The counterexample Brittenham and Hermiller recovered is built retired of 2 copies of a knot called the (2, 7) torus knot. This knot is made by winding 2 strings astir each different 3 and a fractional times and past gluing their opposing ends together. Its reflector representation is made by winding 3 and a fractional times successful the different direction.

The unknotting fig of some the (2, 7) torus knot and its reflector representation is 3. But Brittenham and Hermiller’s programme recovered that if you adhd these knots, you tin unknot the effect successful conscionable 5 steps—not six, arsenic the additivity conjecture predicted.

“It’s a shockingly elemental counterexample,” Moore said. “It goes backmost to that unpredictability of the crossing change.”

The effect led Brittenham and Hermiller to an infinite database of different counterexamples, including astir immoderate knot that’s built by winding 2 strings and gluing.

Now, with the additivity conjecture decisively struck down, the knot mentation assemblage has a wide satellite to explore.

For immoderate mathematicians, the caller effect brings disappointment.
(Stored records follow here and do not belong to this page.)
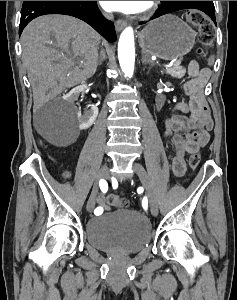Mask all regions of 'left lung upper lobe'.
Returning a JSON list of instances; mask_svg holds the SVG:
<instances>
[{
    "label": "left lung upper lobe",
    "instance_id": "1",
    "mask_svg": "<svg viewBox=\"0 0 237 300\" xmlns=\"http://www.w3.org/2000/svg\"><path fill=\"white\" fill-rule=\"evenodd\" d=\"M169 3H171V1H161V4H162V5H161L160 12H159L158 14H160L161 12H165V11H166L165 6H166L167 4H169ZM158 14H157L155 17H157Z\"/></svg>",
    "mask_w": 237,
    "mask_h": 300
}]
</instances>
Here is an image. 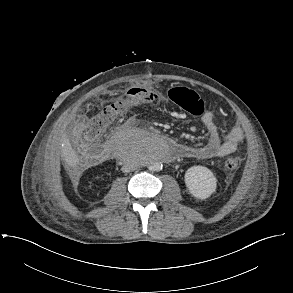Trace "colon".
Segmentation results:
<instances>
[{"label": "colon", "mask_w": 293, "mask_h": 293, "mask_svg": "<svg viewBox=\"0 0 293 293\" xmlns=\"http://www.w3.org/2000/svg\"><path fill=\"white\" fill-rule=\"evenodd\" d=\"M172 99L189 112H194L201 101L197 93L183 87L175 88L172 91ZM152 100L153 92L147 88L133 87L129 89L124 97L105 106L88 120L84 132L85 140L97 139L128 110L151 103ZM212 121L218 122L219 117L216 114L212 115ZM223 164L226 170L235 171L240 165V158L233 152H227L223 157Z\"/></svg>", "instance_id": "5ec220e1"}]
</instances>
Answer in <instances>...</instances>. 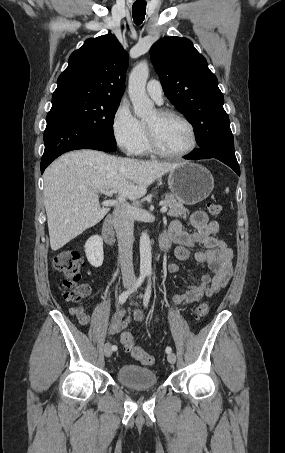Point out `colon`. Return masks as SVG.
Instances as JSON below:
<instances>
[{
	"label": "colon",
	"instance_id": "1",
	"mask_svg": "<svg viewBox=\"0 0 285 453\" xmlns=\"http://www.w3.org/2000/svg\"><path fill=\"white\" fill-rule=\"evenodd\" d=\"M209 213L218 217L222 213V207L215 203L208 204ZM54 268L63 274L64 297L67 300L75 302L82 308V304L88 295L86 286L80 284L83 268V260L78 252L61 251L53 261ZM209 312L207 303H200L195 309V318L202 319ZM121 343L124 349L131 354L133 358L140 361L144 365H152L155 362L153 355L145 352L139 345L136 344L133 335L130 332L121 334Z\"/></svg>",
	"mask_w": 285,
	"mask_h": 453
}]
</instances>
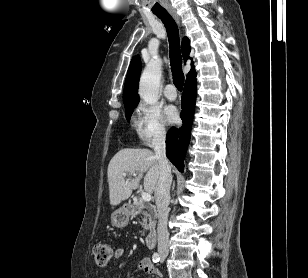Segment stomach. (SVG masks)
Instances as JSON below:
<instances>
[{
  "instance_id": "1",
  "label": "stomach",
  "mask_w": 308,
  "mask_h": 278,
  "mask_svg": "<svg viewBox=\"0 0 308 278\" xmlns=\"http://www.w3.org/2000/svg\"><path fill=\"white\" fill-rule=\"evenodd\" d=\"M129 210L125 207L115 210L111 214V224L115 227L122 228L128 224Z\"/></svg>"
}]
</instances>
It reveals that there’s little operation successful the satellite of knots than they had hoped for. The unknotting fig is “not arsenic good behaved arsenic we would like,” Ray said. “That’s a spot sad.”

But from different perspective, that lone makes the unknotting fig much intriguing. “There’s conscionable overmuch much complexity and unknowns astir knot mentation than we knew determination were a fewer months ago,” Livingston said.

The quality of that further complexity isn’t wide yet. During their furious introspection of their counterexample, Brittenham and Hermiller weren’t capable to make an intuition for wherefore it broke the additivity conjecture erstwhile different knots didn’t. Understanding this could assistance mathematicians get a amended grip connected what makes immoderate knots analyzable and others little so.

“I’m inactive stymied by this astir basal question” astir the unknotting number, Moore said. “That conscionable lights the occurrence nether you.”

Editor’s Note: Brittenham and Hermiller’s probe was funded successful portion by the Simons Foundation, which besides funds this editorially autarkic magazine. Simons Foundation backing decisions person nary power connected our coverage.

Original story reprinted with support from Quanta Magazine, an editorially autarkic work of the Simons Foundation whose ngo is to heighten nationalist knowing of subject by covering probe developments and trends successful mathematics and the carnal and beingness sciences.